__Task directions__
Copy out the data below word for word, omitting the pictures.

__Rows__
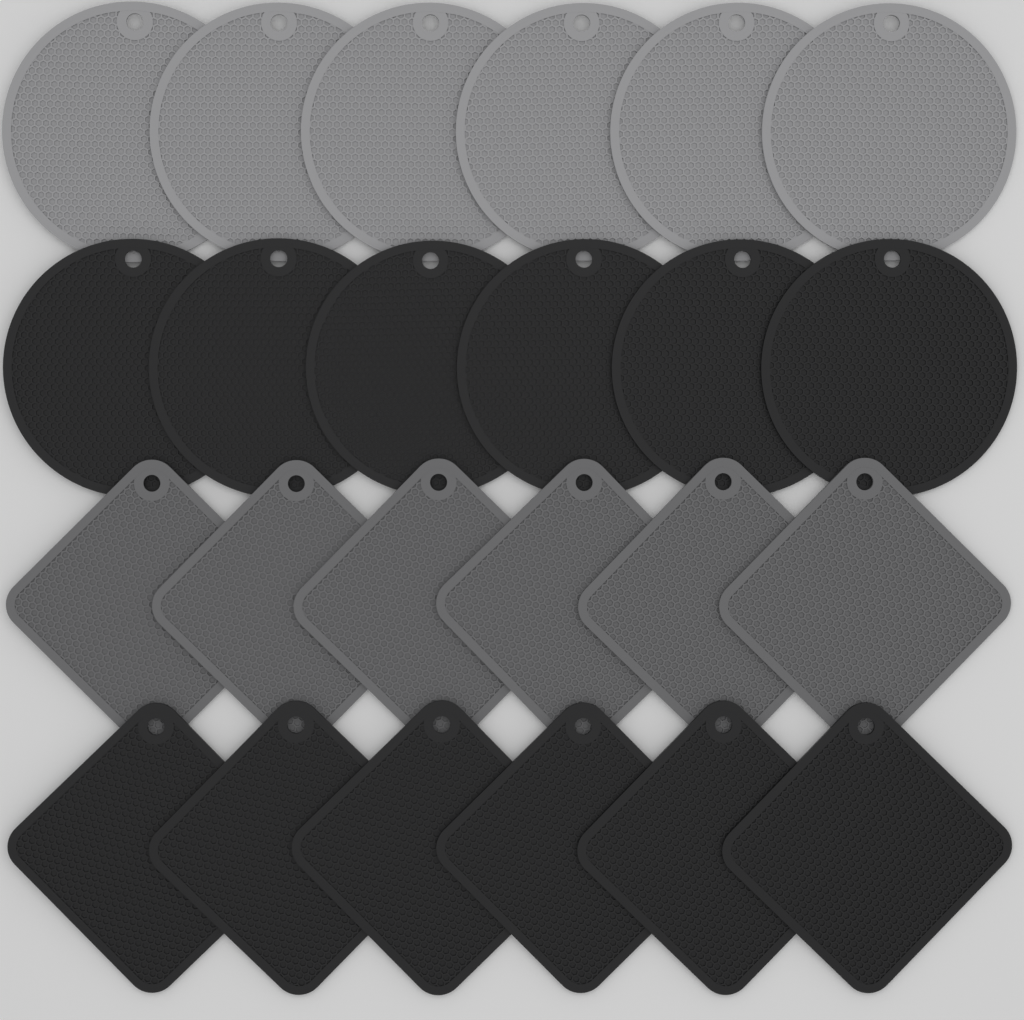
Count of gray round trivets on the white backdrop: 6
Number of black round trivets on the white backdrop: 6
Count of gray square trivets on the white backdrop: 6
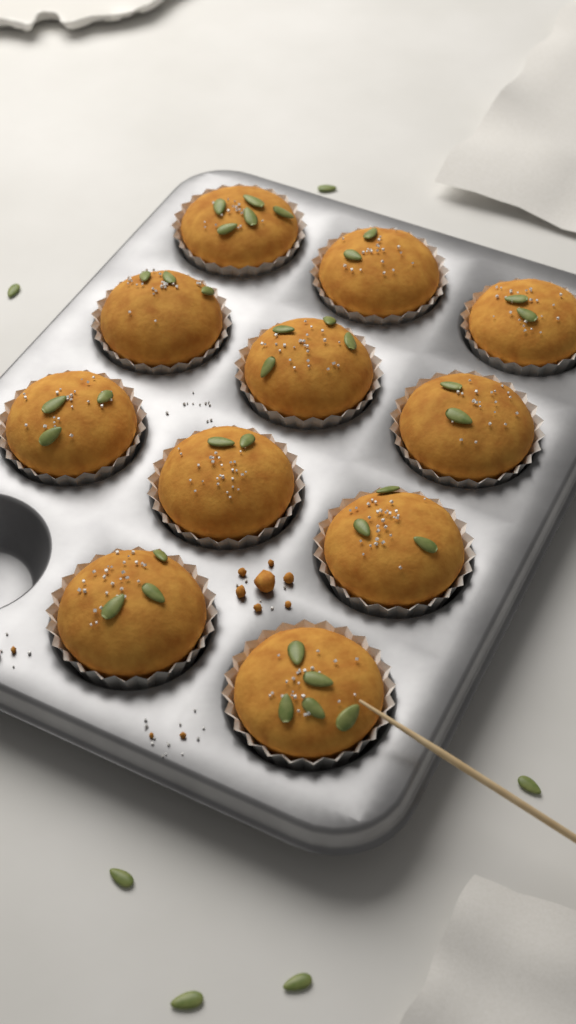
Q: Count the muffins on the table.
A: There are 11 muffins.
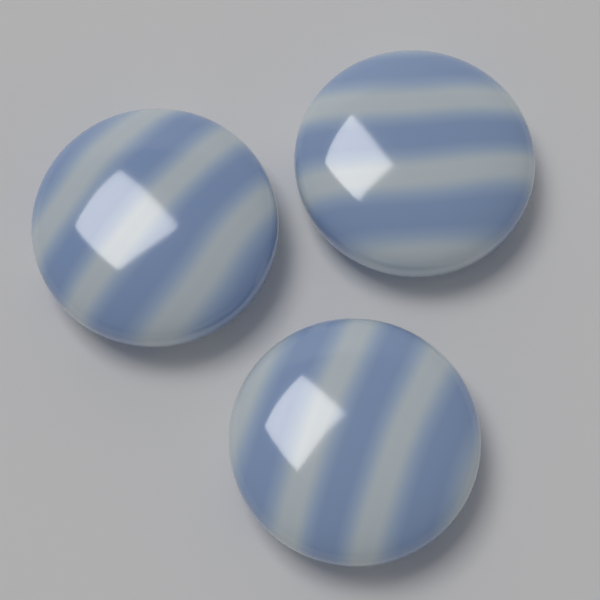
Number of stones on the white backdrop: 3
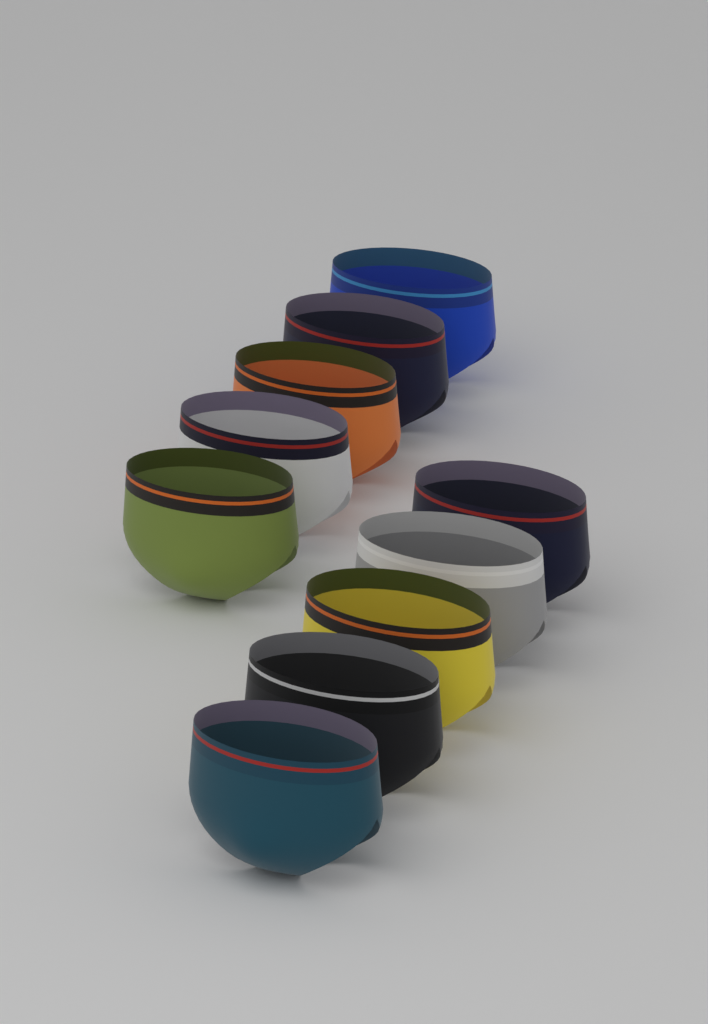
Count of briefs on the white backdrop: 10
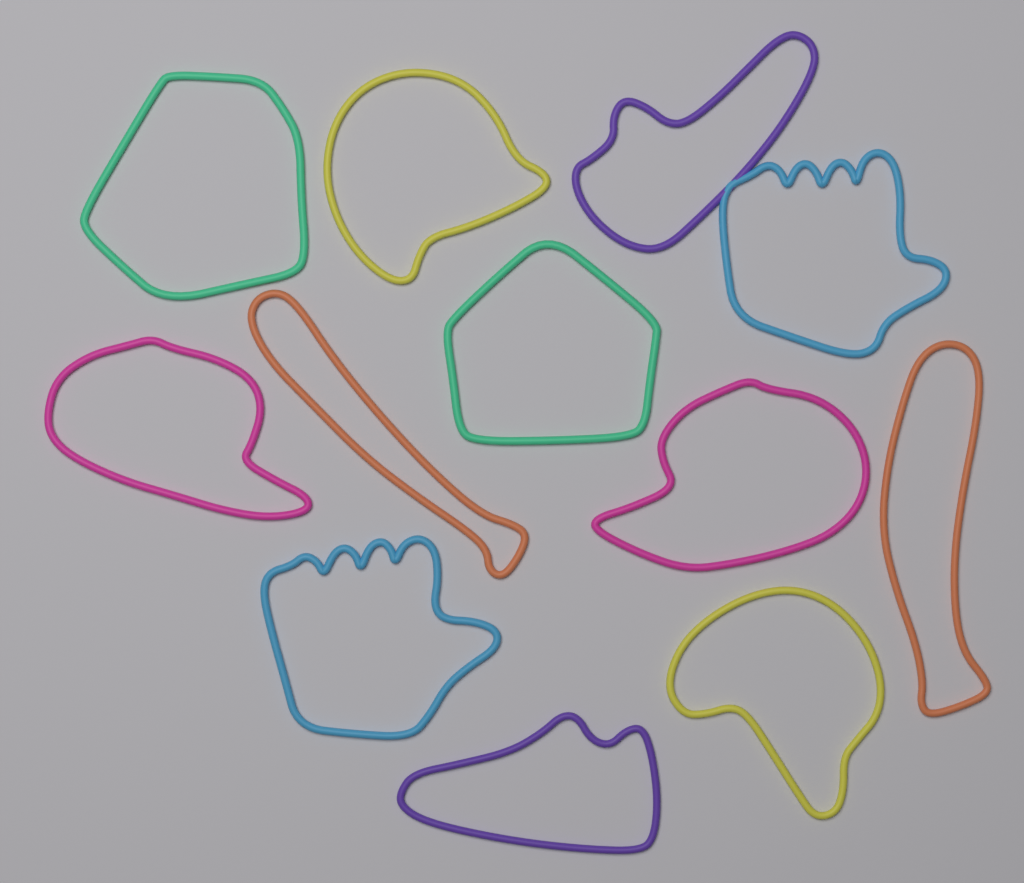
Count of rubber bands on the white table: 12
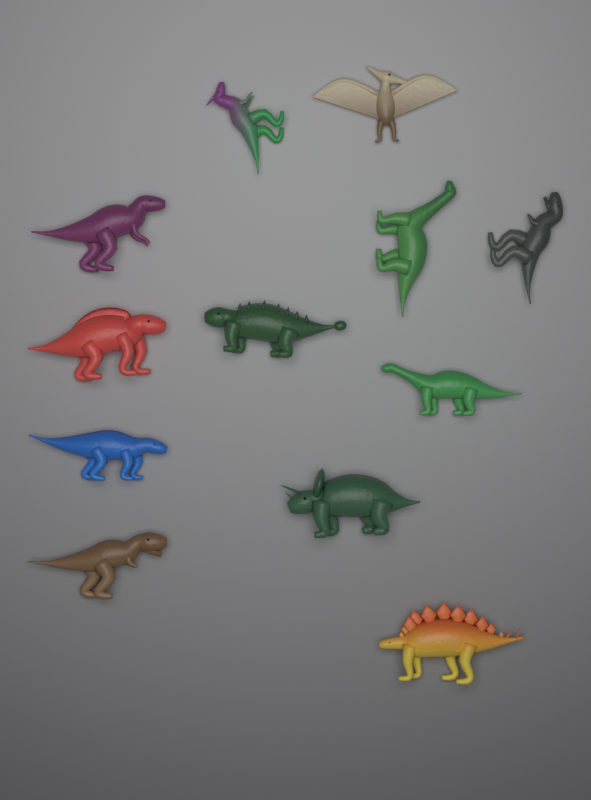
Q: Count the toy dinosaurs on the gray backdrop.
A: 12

__Final answer__
Count of gray round trivets on the white backdrop: 6
Number of black round trivets on the white backdrop: 6
Count of gray square trivets on the white backdrop: 6
Q: Count the muffins on the table.
A: There are 11 muffins.
Number of stones on the white backdrop: 3
Count of briefs on the white backdrop: 10
Count of rubber bands on the white table: 12
Q: Count the toy dinosaurs on the gray backdrop.
A: 12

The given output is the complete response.